I suggest to change the tickets title so it turns into something we can act on, or to close it.

daniel triaged this task as High priority.Sep 10 2015, 3:49 PM

We urgently need a decision on this, since a) the status quo causes issues and b) any change to this will be a breaking change. So we should make a decision ASAP.

Note that we have different use cases to consider:

  1. date representation in Lua
  2. date representation in API JSON
  3. internal representation of dates
  4. mapping dates to RDF

AS far as I understand, this ticket is aimed at the JSON representation (2), and T103378 is aimed at Lua (1), but when discussing this, we should consider all use cases.

**Complete the following**
- a) Duplicate the passage of the date-representation discussion from "We urgently need" up to and including "all use cases.".
- b) Check statements (i) to (iii) against the date-representation discussion. For each one, answer yes or no and quote the words from the discussion that decide it.
(i) The writer holds that any change to the current handling would be a breaking change.
(ii) The writer understands this ticket to be aimed at the Lua representation of dates.
(iii) daniel triaged the task as Low priority.
- c) Write the next part of the discussion about representing dates, starting after its last sentence.

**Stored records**

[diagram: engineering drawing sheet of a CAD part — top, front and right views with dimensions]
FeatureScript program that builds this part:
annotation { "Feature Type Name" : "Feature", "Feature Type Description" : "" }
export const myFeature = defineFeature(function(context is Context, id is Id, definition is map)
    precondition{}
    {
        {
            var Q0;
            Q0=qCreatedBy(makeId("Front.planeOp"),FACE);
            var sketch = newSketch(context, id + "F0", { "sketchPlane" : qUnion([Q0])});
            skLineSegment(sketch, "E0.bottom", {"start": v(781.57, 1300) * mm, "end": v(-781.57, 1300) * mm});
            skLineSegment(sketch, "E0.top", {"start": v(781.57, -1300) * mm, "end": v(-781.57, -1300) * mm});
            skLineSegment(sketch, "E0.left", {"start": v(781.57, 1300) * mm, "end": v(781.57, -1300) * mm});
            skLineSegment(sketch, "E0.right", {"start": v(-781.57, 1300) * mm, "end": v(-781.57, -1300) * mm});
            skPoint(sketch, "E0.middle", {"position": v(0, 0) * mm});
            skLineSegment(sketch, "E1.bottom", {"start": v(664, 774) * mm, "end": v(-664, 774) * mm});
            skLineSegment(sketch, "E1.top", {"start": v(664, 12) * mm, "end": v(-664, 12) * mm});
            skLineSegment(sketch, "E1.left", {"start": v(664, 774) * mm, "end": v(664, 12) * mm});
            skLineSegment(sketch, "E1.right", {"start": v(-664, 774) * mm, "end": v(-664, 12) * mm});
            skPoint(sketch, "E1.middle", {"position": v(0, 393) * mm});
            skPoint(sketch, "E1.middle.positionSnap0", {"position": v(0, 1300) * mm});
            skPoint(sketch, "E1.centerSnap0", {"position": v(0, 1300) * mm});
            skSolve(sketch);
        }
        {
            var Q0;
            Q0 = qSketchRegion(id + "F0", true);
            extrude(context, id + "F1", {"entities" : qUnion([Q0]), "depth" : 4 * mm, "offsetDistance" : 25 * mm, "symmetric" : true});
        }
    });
--
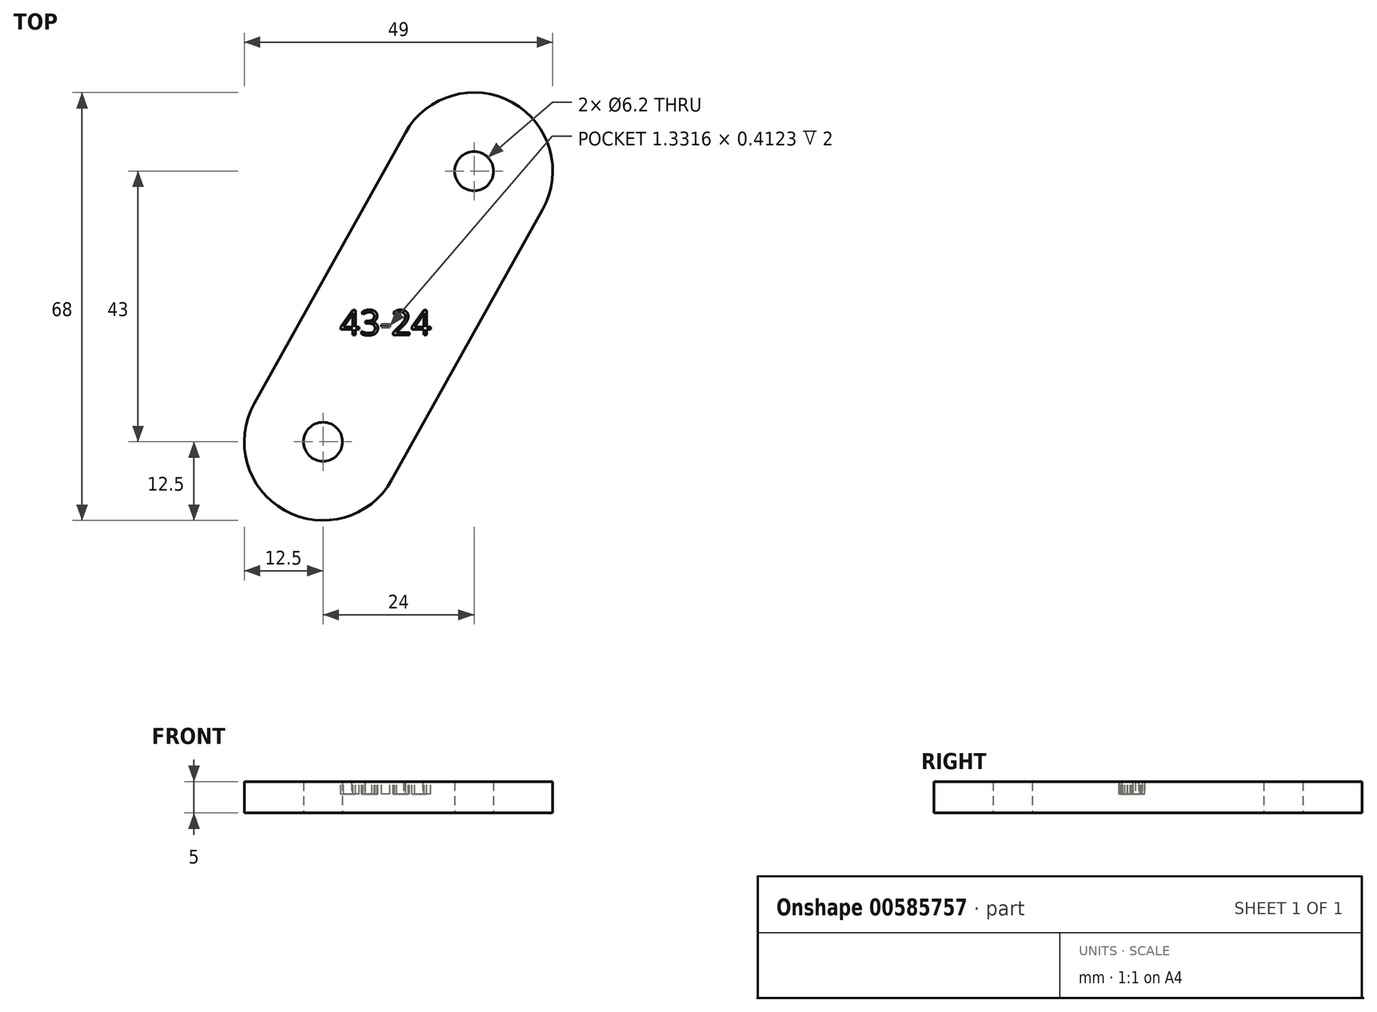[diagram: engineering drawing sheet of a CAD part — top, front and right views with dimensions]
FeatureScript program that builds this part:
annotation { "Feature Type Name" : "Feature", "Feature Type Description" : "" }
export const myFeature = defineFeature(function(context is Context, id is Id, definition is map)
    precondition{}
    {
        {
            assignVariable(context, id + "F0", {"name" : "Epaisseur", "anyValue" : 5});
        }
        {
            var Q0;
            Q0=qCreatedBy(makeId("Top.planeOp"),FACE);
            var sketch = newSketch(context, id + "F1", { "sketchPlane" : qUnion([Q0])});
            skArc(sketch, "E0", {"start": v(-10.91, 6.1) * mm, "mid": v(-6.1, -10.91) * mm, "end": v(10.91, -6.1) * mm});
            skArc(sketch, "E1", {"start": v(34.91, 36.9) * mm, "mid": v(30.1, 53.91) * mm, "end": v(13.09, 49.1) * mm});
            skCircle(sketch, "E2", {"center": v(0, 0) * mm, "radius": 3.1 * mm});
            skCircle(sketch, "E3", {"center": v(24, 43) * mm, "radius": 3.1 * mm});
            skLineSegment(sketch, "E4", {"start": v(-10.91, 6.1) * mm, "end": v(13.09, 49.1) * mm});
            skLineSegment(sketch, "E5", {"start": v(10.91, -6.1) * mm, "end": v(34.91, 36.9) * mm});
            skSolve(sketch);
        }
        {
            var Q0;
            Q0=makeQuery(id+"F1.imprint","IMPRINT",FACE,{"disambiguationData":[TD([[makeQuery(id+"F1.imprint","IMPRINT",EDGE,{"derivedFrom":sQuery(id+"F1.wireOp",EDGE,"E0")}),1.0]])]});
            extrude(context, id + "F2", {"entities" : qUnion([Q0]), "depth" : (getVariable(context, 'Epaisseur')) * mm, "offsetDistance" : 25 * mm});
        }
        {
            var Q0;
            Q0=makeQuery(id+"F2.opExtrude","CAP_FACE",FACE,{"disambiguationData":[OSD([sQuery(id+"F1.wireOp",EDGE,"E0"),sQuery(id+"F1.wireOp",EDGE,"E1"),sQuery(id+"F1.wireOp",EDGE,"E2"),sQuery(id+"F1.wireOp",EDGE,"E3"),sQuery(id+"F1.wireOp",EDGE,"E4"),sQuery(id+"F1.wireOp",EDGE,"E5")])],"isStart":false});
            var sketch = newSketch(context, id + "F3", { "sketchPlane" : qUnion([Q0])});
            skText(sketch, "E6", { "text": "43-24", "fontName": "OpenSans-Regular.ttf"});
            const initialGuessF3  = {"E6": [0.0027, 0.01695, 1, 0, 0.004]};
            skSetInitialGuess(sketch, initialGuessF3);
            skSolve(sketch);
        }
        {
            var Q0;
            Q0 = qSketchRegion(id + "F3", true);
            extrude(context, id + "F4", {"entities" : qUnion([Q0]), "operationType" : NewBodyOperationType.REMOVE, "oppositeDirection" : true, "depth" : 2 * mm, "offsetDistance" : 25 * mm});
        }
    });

**Answers per task**
- a)
We urgently need a decision on this, since a) the status quo causes issues and b) any change to this will be a breaking change. So we should make a decision ASAP.

Note that we have different use cases to consider:

  1. date representation in Lua
  2. date representation in API JSON
  3. internal representation of dates
  4. mapping dates to RDF

AS far as I understand, this ticket is aimed at the JSON representation (2), and T103378 is aimed at Lua (1), but when discussing this, we should consider all use cases.

- b)
(i) Yes: "any change to this will be a breaking change"
(ii) No: "this ticket is aimed at the JSON representation (2), and T103378 is aimed at Lua (1)"
(iii) No: "daniel triaged this task as High priority."

- c)
Please see T89246. As a non-developer who has not been coding any of this stuff, I was astonished to learn that after = 0 and after = 1 mean the same thing. So the following two TimeValues mean the same thing (assuming unmentioned parameters have the same value):

time = +2013-01-01T00:00:00Z
precision = 11
before = 0
after = 0
timezone = 0
calendarmodel = https://www.wikidata.org/wiki/Q12138

time = +2013-01-01T00:00:00Z
precision = 11
before = 0
after = 1
timezone = 0
calendarmodel = https://www.wikidata.org/wiki/Q12138

That is, they both declare that an event occurred at a point in time that isn't exactly known, but falls between 00:00 hours 1 January 2013 and 00:00 hours 2 January 2013 Coordinated Universal Time.

If the before value were set to 1 in either case, I imagine the event would have occurred between 00:00 hours 31 December 2012 and 00:00 hours 2 January 2013 Coordinated Universal Time; have I got that right?

I think the concept of after = 0 and after = 1 meaning the same thing is so astonishing that it needs to be advertised far and wide at every opportunity.